Smelly chicken coop.
Set up for VBS begins.
I don't know what to do, where to be.
I sit off to the side and watch.
The kids start showing up.
Beautiful girls and cute little boys.
The sun is shining.
It's hard to play futbol (soccer) on such uneven ground.
The kids start smiling.
They are so open to receiving the love we give them.
I want to be that open.
They listen during story time.
They have fun during crafts.
Allison holds my hand.
Monse wants me to play Candyland with her.
Fernandina calls me Gringa the whole day.
I'm trying to remember all their names.
I wish I could speak Spanish.
Mexicans eat chile powder on everything. Even apple slices.
I don't like chile powder.
They find out that I'm ticklish.
I get tickled by five little kids at once.
They teach me a patty-cake game.
We play it several times every day.
I wish I knew what the rhyme was.
I watch them play from the window upstairs.
I never want to forget the sound of their laughter.
The team paints the inside of the building.
Amazing how much better things look with a coat of paint.
White "freckles" on everyone.
I see the ladies making crafts.
They are so eager and willing to learn.
I want to be like that.
3 year old Lili follows me everywhere now.
She wouldn't talk to me at first.
Her smile melts my heart.
I love holding her.
I could listen to her talk all day.
I'm glad her mom is able to work with Buckner.
I paint the children's faces in the afternoon.
They want the designs they see pictured on the box.
One girl comes back to say "I love this" in English.
She points to her face that I just painted.

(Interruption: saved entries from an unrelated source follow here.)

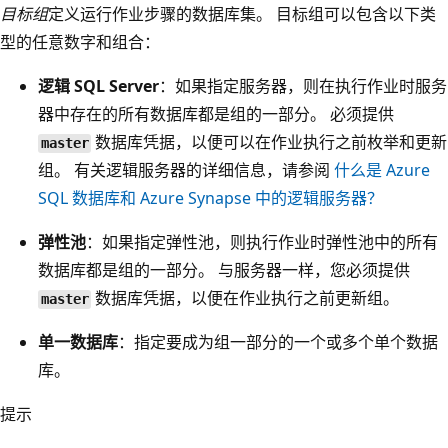
目标组
定义运行作业步骤的数据库集。 目标组可以包含以下类
型的任意数字和组合：
逻辑 SQL Server
：如果指定服务器，则在执行作业时服务
器中存在的所有数据库都是组的一部分。 必须提供
数据库凭据，以便可以在作业执行之前枚举和更新
master
组。 有关逻辑服务器的详细信息，请参阅
什么是 Azure
SQL 数据库和 Azure Synapse 中的逻辑服务器？
弹性池
：如果指定弹性池，则执行作业时弹性池中的所有
数据库都是组的一部分。 与服务器一样，您必须提供
数据库凭据，以便在作业执行之前更新组。
master
单一数据库
：指定要成为组一部分的一个或多个单个数据
库。
提示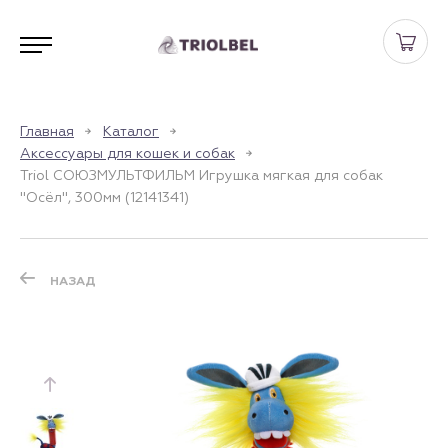
Главная
Каталог
Аксессуары для кошек и собак
Triol СОЮЗМУЛЬТФИЛЬМ Игрушка мягкая для собак
"Осёл", 300мм (12141341)
НАЗАД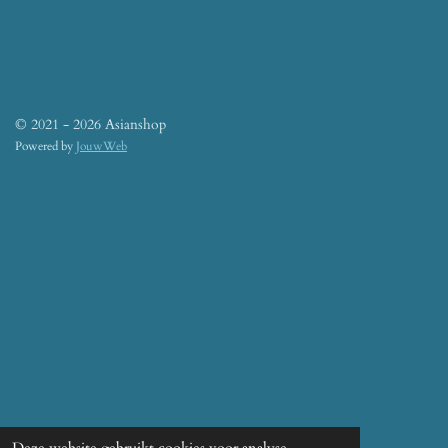
© 2021 - 2026 Asianshop
Powered by
JouwWeb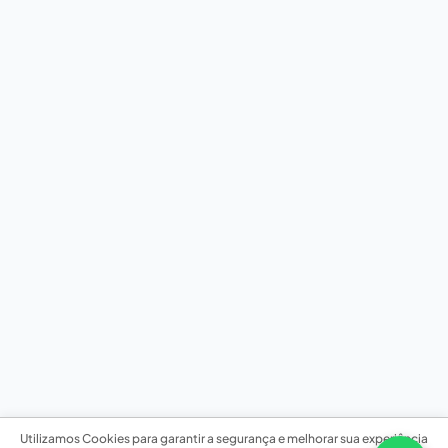
Utilizamos Cookies para garantir a segurança e melhorar sua experiência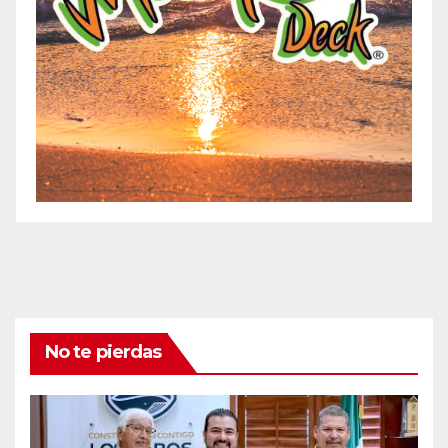
No te pierdas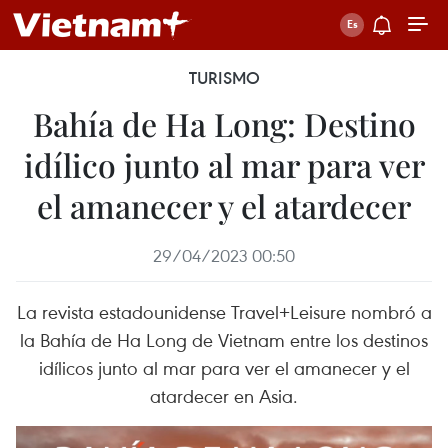
TURISMO
Bahía de Ha Long: Destino
idílico junto al mar para ver
el amanecer y el atardecer
29/04/2023 00:50
La revista estadounidense Travel+Leisure nombró a
la Bahía de Ha Long de Vietnam entre los destinos
idílicos junto al mar para ver el amanecer y el
atardecer en Asia.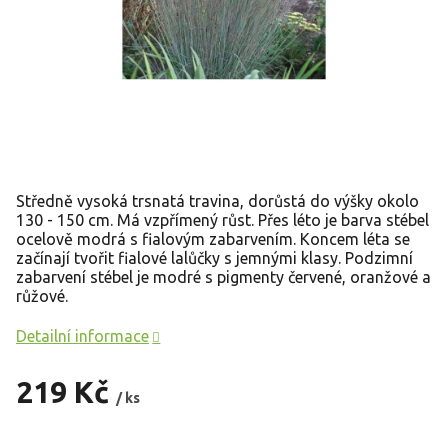
Středně vysoká trsnatá travina, dorůstá do výšky okolo
130 - 150 cm. Má vzpřímený růst. Přes léto je barva stébel
ocelově modrá s fialovým zabarvením. Koncem léta se
začínají tvořit fialové lalůčky s jemnými klasy. Podzimní
zabarvení stébel je modré s pigmenty červené, oranžové a
růžové.
Detailní informace
219 Kč
/ ks
Měrná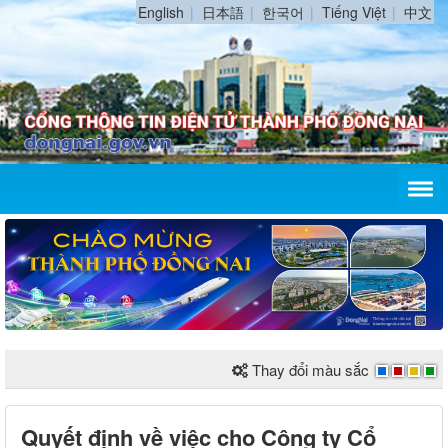
English
日本語
한국어
Tiếng Việt
中文
Thay đổi màu sắc
Quyết định về việc cho Công ty Cổ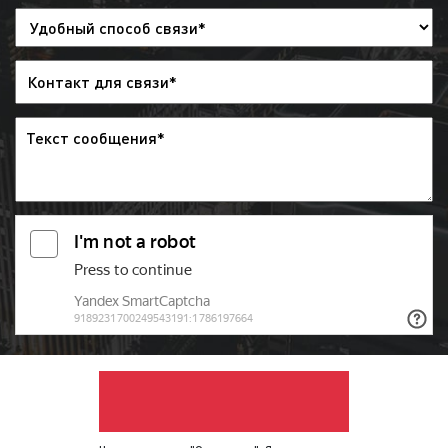
договоренности по медиаплану. Договор
направляется заказчику по электронной
почте, а оригиналы – по почте России или
курьером;
выход рекламы на радио:
после
заключения договора и проведения
оплаты, рекламный ролик направляется в
эфир радиостанции и загружается в
эфирную сетку. Изменить эфирную сетку
можно за 2 дня до начала размещения
рекламы. При необходимости заказчик
может дать распоряжения, чтобы
рекламный ролик был снят с эфира, но
денежные средства при этом заказчику
не возвращаются;
предоставление отчета
: после окончания
рекламной кампании заказчику
предоставляется отчет. Указанный отчет
предоставляется в виде
эфирной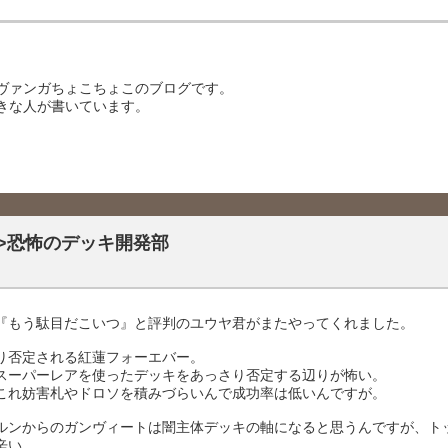
ヴァンガちょこちょこのブログです。
きな人が書いています。
M>恐怖のデッキ開発部
『もう駄目だこいつ』と評判のユウヤ君がまたやってくれました。
り否定される紅蓮フォーエバー。
スーパーレアを使ったデッキをあっさり否定する辺りが怖い。
これ妨害札やドロソを積みづらいんで成功率は低いんですが。
ルンからのガンヴィートは闇主体デッキの軸になると思うんですが、ト
辛い。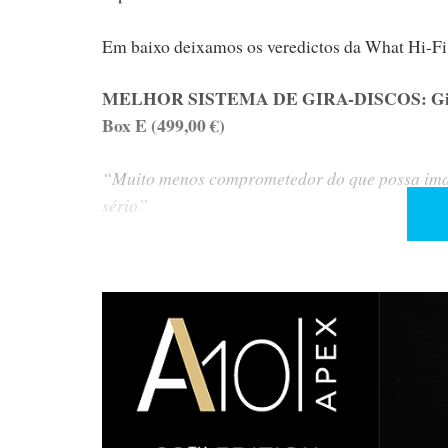
Em baixo deixamos os veredictos da What Hi-Fi
MELHOR SISTEMA DE GIRA-DISCOS: Gira-dis
Box E (499,00 €)
“Muito menos comprometedor do que possa imag
sério”
MELHOR GIRA-DISCOS ABAIXO DE 200 LIBRA
€)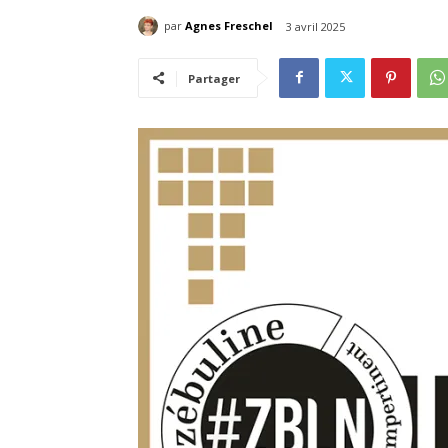
par
Agnes Freschel
3 avril 2025
Partager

They all try to use English.
I am blown away by their sweet hearts.
They want to talk to me as much as I want to talk to them.
They are so kind.
I want to be that kind to others.
It's time to leave.
I hate saying goodbye.
The tears won't stop.
I don't want to leave.
We hug each other tightly.
My heart hurts to think I might never see them again.

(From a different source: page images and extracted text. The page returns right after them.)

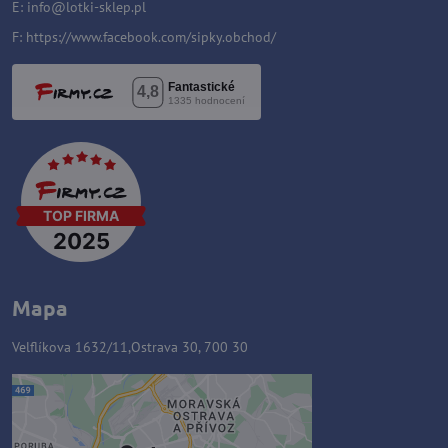
E:
i
nfo@lotki-sklep.pl
F:
https://www.facebook.com/sipky.obchod/
Mapa
Velflíkova 1632/11,Ostrava 30, 700 30
Zawartość zewnętrzna jest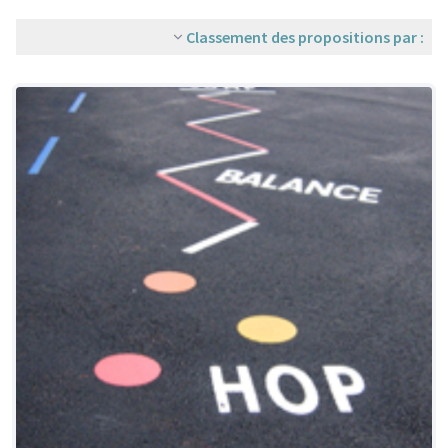
Classement des propositions par :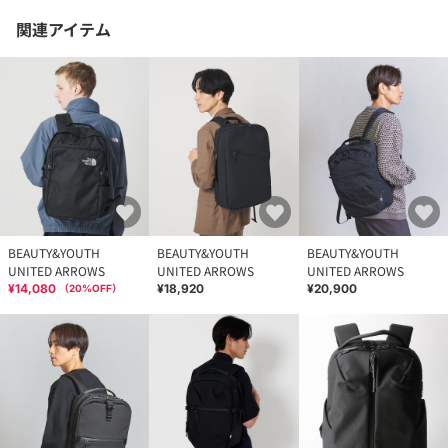
お問い合わせの際は、ユナイテッドアローズ カスタマーサービ
関連アイテム
スデスクまで下記の品名/品番をお申し付けください。
品名：COLEMAN×BY WALKER33 Ⅱ 品番：14324995924
BEAUTY&YOUTH
BEAUTY&YOUTH
BEAUTY&YOUTH
UNITED ARROWS
UNITED ARROWS
UNITED ARROWS
¥14,080
¥18,920
¥20,900
（
20
%OFF）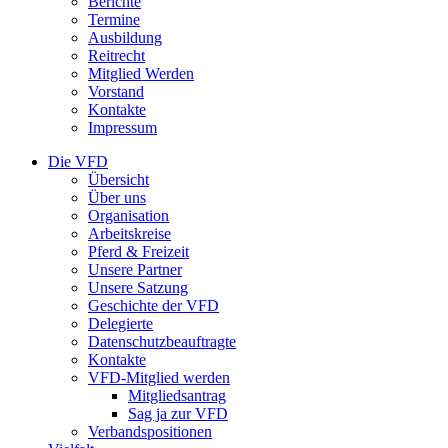
Berichte
Termine
Ausbildung
Reitrecht
Mitglied Werden
Vorstand
Kontakte
Impressum
Die VFD
Übersicht
Über uns
Organisation
Arbeitskreise
Pferd & Freizeit
Unsere Partner
Unsere Satzung
Geschichte der VFD
Delegierte
Datenschutzbeauftragte
Kontakte
VFD-Mitglied werden
Mitgliedsantrag
Sag ja zur VFD
Verbandspositionen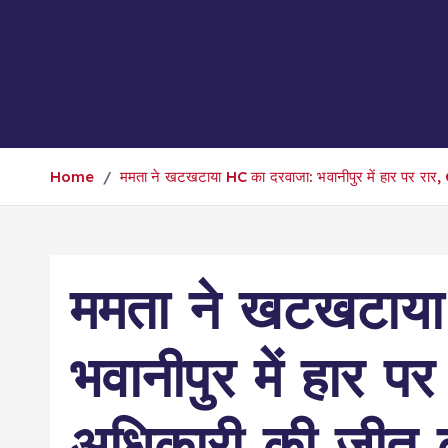
Home
ममता ने खटखटाया HC का दरवाजा: भवानीपुर में हार पर रार, 
ममता ने खटखटाया
भवानीपुर में हार पर
अधिकारी की जीत क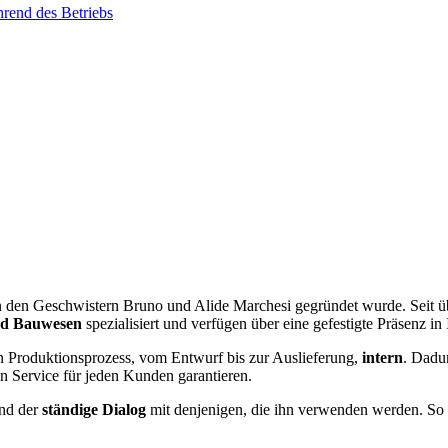
rend des Betriebs
on den Geschwistern Bruno und Alide Marchesi gegründet wurde. Seit 
und Bauwesen
spezialisiert und verfügen über eine gefestigte Präsenz in
n Produktionsprozess, vom Entwurf bis zur Auslieferung,
intern
. Dadur
n Service für jeden Kunden garantieren.
nd der
ständige Dialog
mit denjenigen, die ihn verwenden werden. So 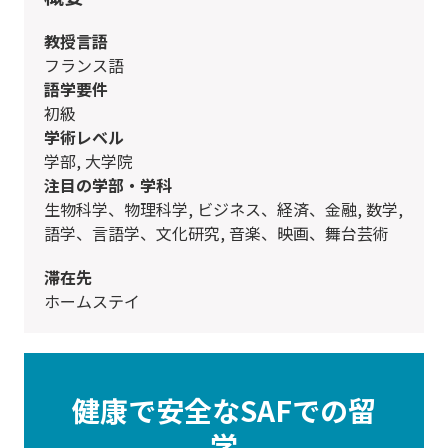
教授言語
フランス語
語学要件
初級
学術レベル
学部, 大学院
注目の学部・学科
生物科学、物理科学, ビジネス、経済、金融, 数学,
語学、言語学、文化研究, 音楽、映画、舞台芸術
滞在先
ホームステイ
健康で安全なSAFでの留
学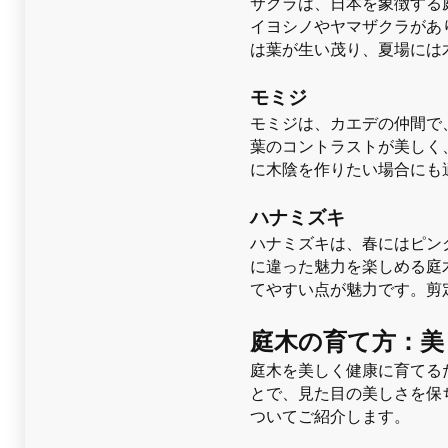
サクラは、日本を象徴する
イヨシノやヤマザクラがあ
は葉が生い茂り、夏場には
モミジ
モミジは、カエデの仲間で
葉のコントラストが美しく
に木陰を作りたい場合にも
ハナミズキ
ハナミズキは、春にはピン
に違った魅力を楽しめる庭
てやすい点が魅力です。剪
庭木の育て方：美
庭木を美しく健康に育てる
とで、見た目の美しさを保
ついてご紹介します。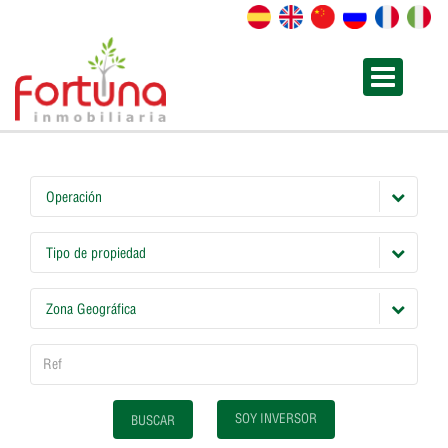
Operación
Tipo de propiedad
Zona Geográfica
SOY INVERSOR
BUSCAR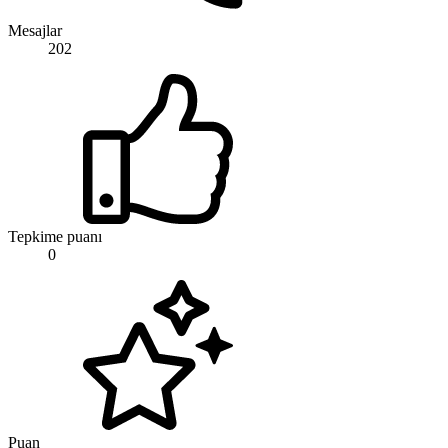
Mesajlar
202
Tepkime puanı
0
Puan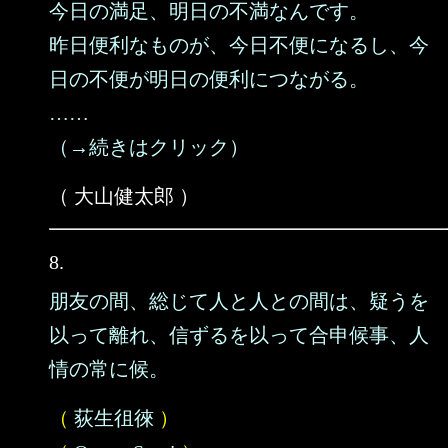
今日の満足、明日の不満なんです。
昨日便利なものが、今日不便になるし、今
日の不便が明日の便利につながる。
……
（→続きはクリック）
（ 大山健太郎 ）
8.
朋友の間、総じて人と人との間は、疑うを
以って離れ、信ずるを以って合申候事、人
情の常に候。
（
荻生徂徠
）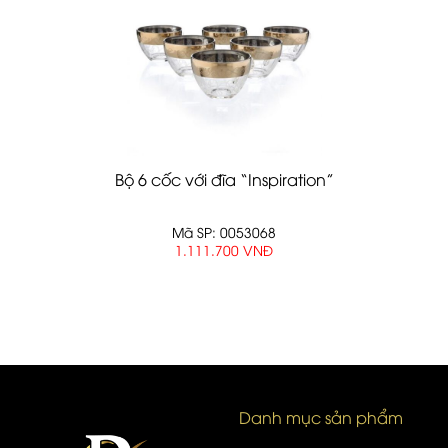
Bộ 6 cốc với đĩa “Inspiration”
Mã SP: 0053068
1.111.700 VNĐ
Danh mục sản phẩm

I climb on the bus and sink into my seat.
My emotions are overwhelming.
I look out the window to see them one more time.
They wave at me.
I smile through the tears.
They chase the bus as we pull away.
I watch them until we are out of sight.
Love is such powerful force.
I hope they know how much I love them.
I still see their faces in my mind. Little kids make me think of them. Sometimes the desire to see them is so strong that I want to book a ticket back to Oaxaca and go find them. I'm so glad that there are people who are still there to help them. That they aren't forgotten. I pray for them often and I would give almost anything to spend one more minute in Mexico just to be able to hug them. I hope I am able go next year and see them again. I'm grateful that God loves them so much more than I ever could and that he used me to help provide for them. I'm very glad that he is taking care of them just like he takes care of me. They changed my life forever and I will always cherish the little handprints that each child left on my heart.